Copy the lines below word for word, leaving out the pictures.
□ □ □
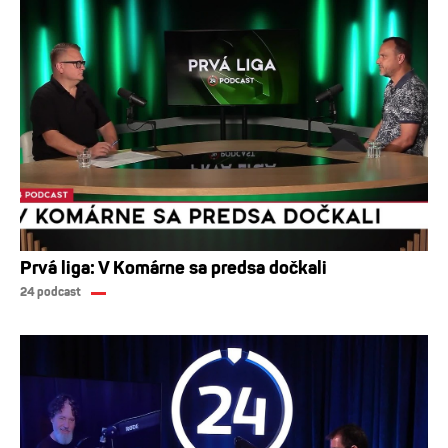
Prvá liga: V Komárne sa predsa dočkali
24 podcast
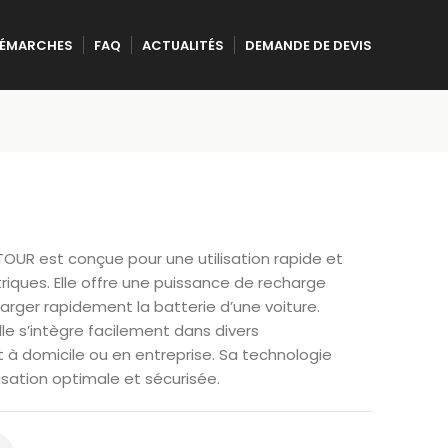
ÉMARCHES
FAQ
ACTUALITÉS
DEMANDE DE DEVIS
TOUR est conçue pour une utilisation rapide et
riques. Elle offre une puissance de recharge
rger rapidement la batterie d’une voiture.
e s’intègre facilement dans divers
 à domicile ou en entreprise. Sa technologie
lisation optimale et sécurisée.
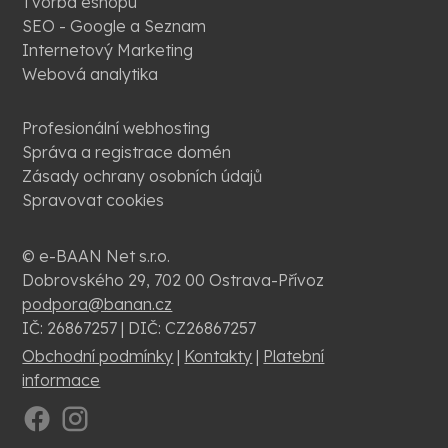
Tvorba eshopu
SEO - Google a Seznam
Internetový Marketing
Webová analytika
Profesionální webhosting
Správa a registrace domén
Zásady ochrany osobních údajů
Spravovat cookies
© e-BAAN Net s.r.o.
Dobrovského 29, 702 00 Ostrava-Přívoz
podpora@banan.cz
IČ: 26867257 | DIČ: CZ26867257
Obchodní podmínky
|
Kontakty
|
Platební
informace
.
.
□ □ □
» **ANSWER SECTION**
Prvá liga: V Komárne sa predsa dočkali
24 podcast
ÉMARCHES
FAQ
ACTUALITÉS
DEMANDE DE DEVIS
TOUR est conçue pour une utilisation rapide et
riques. Elle offre une puissance de recharge
rger rapidement la batterie d’une voiture.
e s’intègre facilement dans divers
 à domicile ou en entreprise. Sa technologie
lisation optimale et sécurisée.
Tvorba eshopu
SEO - Google a Seznam
Internetový Marketing
Webová analytika
Profesionální webhosting
Správa a registrace domén
Zásady ochrany osobních údajů
Spravovat cookies
© e-BAAN Net s.r.o.
Dobrovského 29, 702 00 Ostrava-Přívoz
podpora@banan.cz
IČ: 26867257 | DIČ: CZ26867257
Obchodní podmínky
|
Kontakty
|
Platební
informace
.
.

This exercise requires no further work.